電力供給サービス:火力発電所の新設・廃止を加速、電気事業者36社がCO2削減へ協議会 (1/2)

電力会社を中心に36社の電気事業者が新たに協議会を設立した。CO2排出量を2030年度までに35%削減する目標に向けて、各事業者が毎年度の計画と実績を協議会に提出して実施状況を確認する。環境省が求める電力業界の自主的な枠組みに相当するもので、火力発電所の新設・廃止が進む。

[石田雅也,スマートジャパン]

 2月8日に「電気事業低炭素社会協議会」(略称:ELCS、The Electric Power Council for a Low Carbon Society)が発足した(図1)。国内の発電電力量の大半を占める電力会社10社と電源開発(J-Power)のほか、東京ガスと大阪ガス、エネットをはじめ新電力の大手で構成する。電力業界が掲げる2020年度と2030年度のCO2(二酸化炭素)削減目標を達成することが目的だ。

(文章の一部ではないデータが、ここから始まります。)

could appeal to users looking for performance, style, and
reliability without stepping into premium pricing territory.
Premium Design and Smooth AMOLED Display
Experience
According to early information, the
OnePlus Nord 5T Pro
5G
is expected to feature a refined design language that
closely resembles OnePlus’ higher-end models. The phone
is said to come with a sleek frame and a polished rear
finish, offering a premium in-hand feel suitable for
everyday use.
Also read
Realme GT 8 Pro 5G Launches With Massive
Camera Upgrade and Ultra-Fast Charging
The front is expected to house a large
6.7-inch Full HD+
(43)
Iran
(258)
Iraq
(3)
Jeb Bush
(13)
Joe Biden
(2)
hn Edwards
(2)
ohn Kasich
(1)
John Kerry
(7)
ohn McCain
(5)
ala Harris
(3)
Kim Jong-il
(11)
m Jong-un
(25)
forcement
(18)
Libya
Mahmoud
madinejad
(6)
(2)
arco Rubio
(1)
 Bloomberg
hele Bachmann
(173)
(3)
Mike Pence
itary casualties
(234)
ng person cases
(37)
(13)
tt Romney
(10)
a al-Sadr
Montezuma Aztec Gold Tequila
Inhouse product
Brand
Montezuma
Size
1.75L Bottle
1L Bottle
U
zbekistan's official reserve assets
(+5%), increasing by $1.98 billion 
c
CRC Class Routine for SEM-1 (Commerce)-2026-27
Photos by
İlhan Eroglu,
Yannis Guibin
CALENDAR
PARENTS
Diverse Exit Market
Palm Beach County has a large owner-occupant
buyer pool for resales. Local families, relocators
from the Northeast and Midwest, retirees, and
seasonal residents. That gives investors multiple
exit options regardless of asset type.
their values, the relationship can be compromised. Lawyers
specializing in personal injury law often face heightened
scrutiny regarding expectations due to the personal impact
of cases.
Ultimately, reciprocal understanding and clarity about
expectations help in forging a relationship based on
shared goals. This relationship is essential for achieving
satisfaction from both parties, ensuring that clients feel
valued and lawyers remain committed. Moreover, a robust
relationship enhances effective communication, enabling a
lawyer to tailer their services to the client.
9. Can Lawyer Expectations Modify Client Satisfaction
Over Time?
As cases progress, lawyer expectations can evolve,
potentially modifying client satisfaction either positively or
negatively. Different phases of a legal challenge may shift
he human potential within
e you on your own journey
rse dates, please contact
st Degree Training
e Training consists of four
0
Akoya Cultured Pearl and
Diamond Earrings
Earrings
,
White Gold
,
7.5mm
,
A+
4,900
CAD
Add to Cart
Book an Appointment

teitanso1_sj.jpg 図1 「電気事業低炭素社会協議会」の概要。出典:電気事業連合会ほか

 電力業界の目標は2030年度のCO2排出量を2013年度比で35%削減する。そのために電力1kWh(キロワット時)あたりの排出量を0.37kg-CO2(CO2換算キログラム)に抑制する必要がある。震災前の2010年度は0.35だったことから、原子力発電所を全面的に稼働させれば達成可能だが、もはや逆戻りはない(図2)。火力発電所の効率改善が急務になる。

teitanso4_sj.jpg 図2 電気事業のCO2排出量・排出係数(画像をクリックすると拡大)。注釈は省略。出典:電気事業連合会

 協議会では各事業者がCO2削減に向けた取組計画を策定して、実施状況をPDCAで評価する仕組みを導入する(図3)。PDCA(Plan-Do-Check-Action)は計画をもとに事業をスピーディに実行しながら、結果を評価して次の計画に反映させる手法である。協議会は評価した結果を経済産業省と経団連(日本経済団体連合会)に報告したうえで公表する予定だ。事業者の実施状況が十分でない場合には取組計画の見直しを求める。

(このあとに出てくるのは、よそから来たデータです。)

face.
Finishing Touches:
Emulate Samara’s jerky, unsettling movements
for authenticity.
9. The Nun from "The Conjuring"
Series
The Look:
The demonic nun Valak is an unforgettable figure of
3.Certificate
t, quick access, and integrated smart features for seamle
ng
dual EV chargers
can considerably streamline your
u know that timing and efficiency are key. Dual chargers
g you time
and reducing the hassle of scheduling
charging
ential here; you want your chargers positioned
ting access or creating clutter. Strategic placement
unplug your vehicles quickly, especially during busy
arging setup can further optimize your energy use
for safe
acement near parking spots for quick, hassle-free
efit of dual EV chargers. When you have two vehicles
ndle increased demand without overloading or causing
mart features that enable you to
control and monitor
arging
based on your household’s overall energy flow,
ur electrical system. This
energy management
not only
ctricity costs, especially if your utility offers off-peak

teitanso9_sj.jpg 図3 電気事業低炭素社会協議会と会員事業者によるPDCAサイクル。出典:電気事業連合会ほか

 電力業界が新たに協議会を設立した背景には、CO2排出量の削減を主管する環境省からの強い要請があった。国の削減目標を正式に決定した2015年7月以降、環境省は石炭火力発電所の新設計画に対して「是認できない」との姿勢を貫いている。石炭火力は他の発電方式に比べてCO2排出量が多いためで、新設する前に電力業界全体でCO2削減に取り組む枠組みを設けるように再三にわたって要求してきた。